Amazon, Hulu, HBO, Showtime and Epix have sought positive relationships with theaters, seeing each other as partners in an evolving industry, not enemies. Amazon, Netflix’s primary emerging counterpart, will even be at CinemaCon this year, the annual national convention of theater owners.
This kind of proactive partnership is what caused Amazon to reach major Oscar recognition first, before Netflix, when its film Manchester By The Sea won Academy Awards for Best Actor and Best Original Screenplay while also being nominated for Best Picture and other top awards. Netflix, for its part, has won an Oscar for Documentary Short and had other Short and Feature Docs nominated, but it hasn’t come close to reaching the echelon of major awards consideration (despite having tried longer).
What’s the difference between the two? Amazon gave Manchester By The Sea a proper theatrical run, while Netflix has seen its efforts dead on arrival because of an insistence to play its titles exclusively through its streaming platform (save for minimal, brief, and meaningless Oscar qualifying runs in NY and LA).
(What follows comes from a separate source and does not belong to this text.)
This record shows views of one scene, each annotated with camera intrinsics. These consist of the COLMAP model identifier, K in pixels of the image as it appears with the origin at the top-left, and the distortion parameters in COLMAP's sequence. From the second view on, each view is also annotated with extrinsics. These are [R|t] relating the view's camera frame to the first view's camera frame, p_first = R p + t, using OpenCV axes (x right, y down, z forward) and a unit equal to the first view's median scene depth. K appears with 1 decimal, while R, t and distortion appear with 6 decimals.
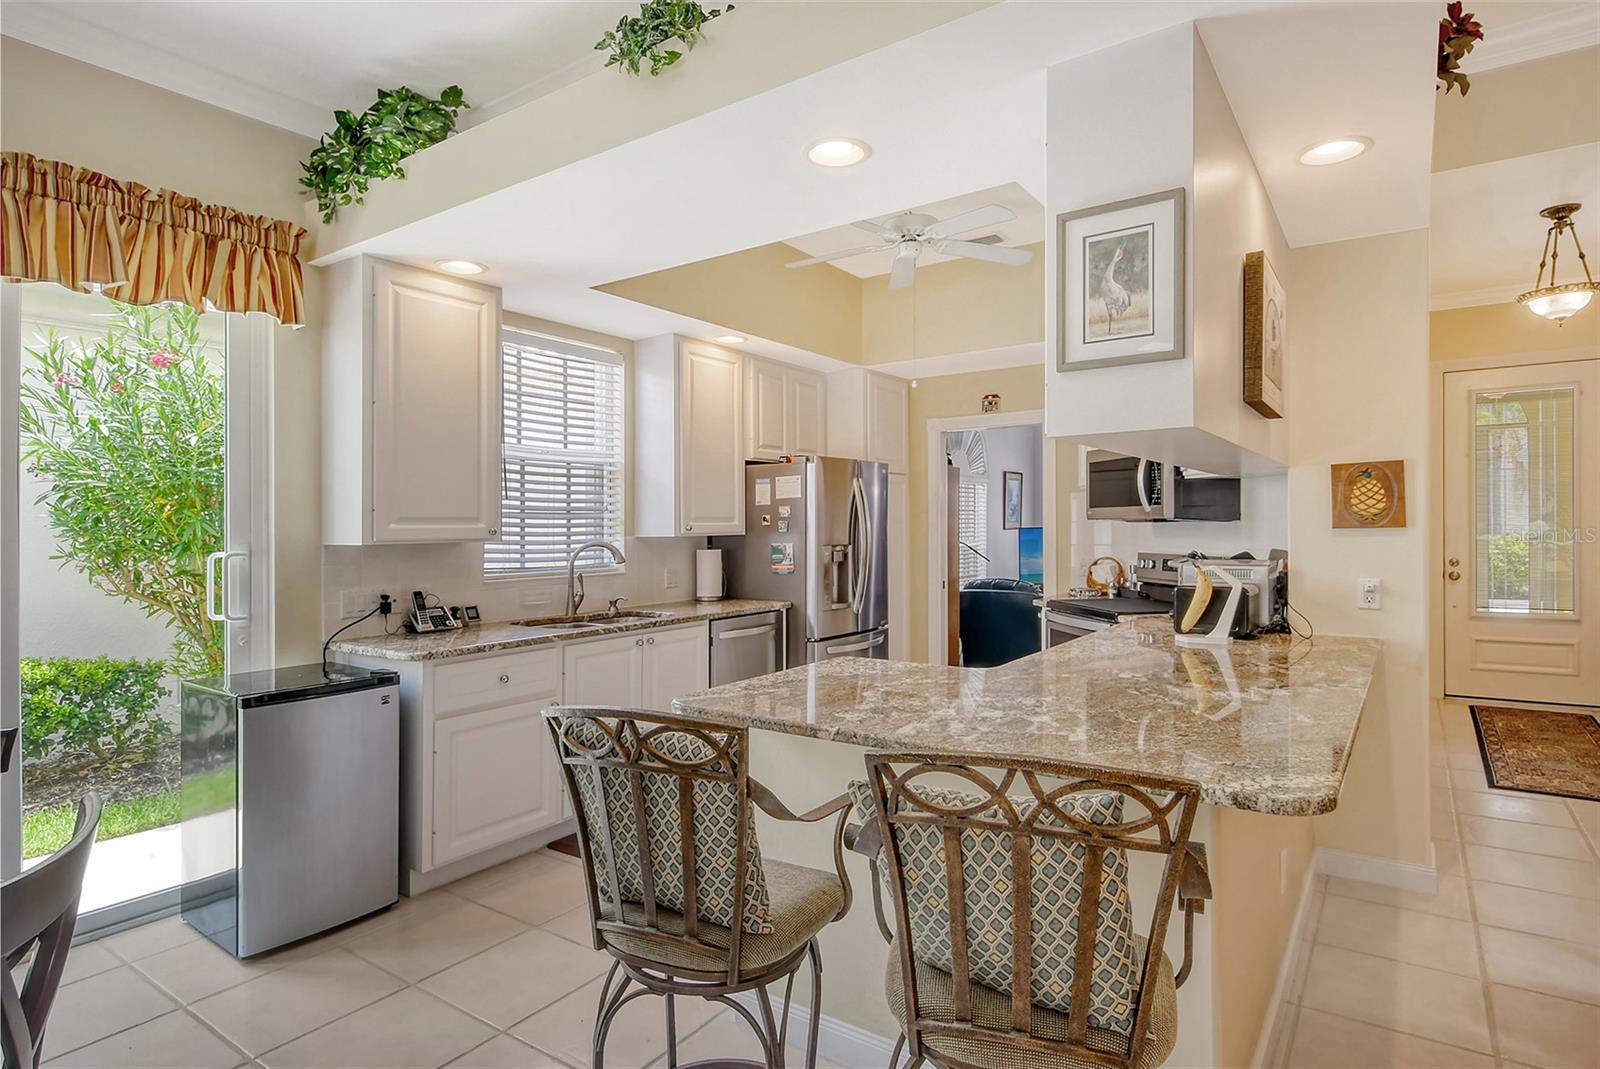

Now Netflix will rob viewers of the big screen experience that cinephiles have been longing for: Martin Scorsese teaming with Robert De Niro, Al Pacino, Joe Pesci, and Harvey Keitel for the gangster crime epic The Irishman. Hastings scored a coup when he scooped up the $100 million project from Paramount, and he shows no signs of changing that “Netflix exclusive” model.
Many have argued, “Well, Netflix will have to show this one in movie theaters. I mean, it’s Scorsese!” But why would they? As a salesman once told me, “When you have the cookie, you don’t give it away. You make the people come get it – from you.” Netflix has the Scorsese cookie. Why would they spend $100 million dollars and not be the film’s exclusive home? That’s the whole point.
Hastings’ strategy is a succubus on the art form of cinema itself, passing off Netflix’s exclusivity as an alluring innovation when, in truth, it only perverts and sucks the life out of the very thing it claims to support.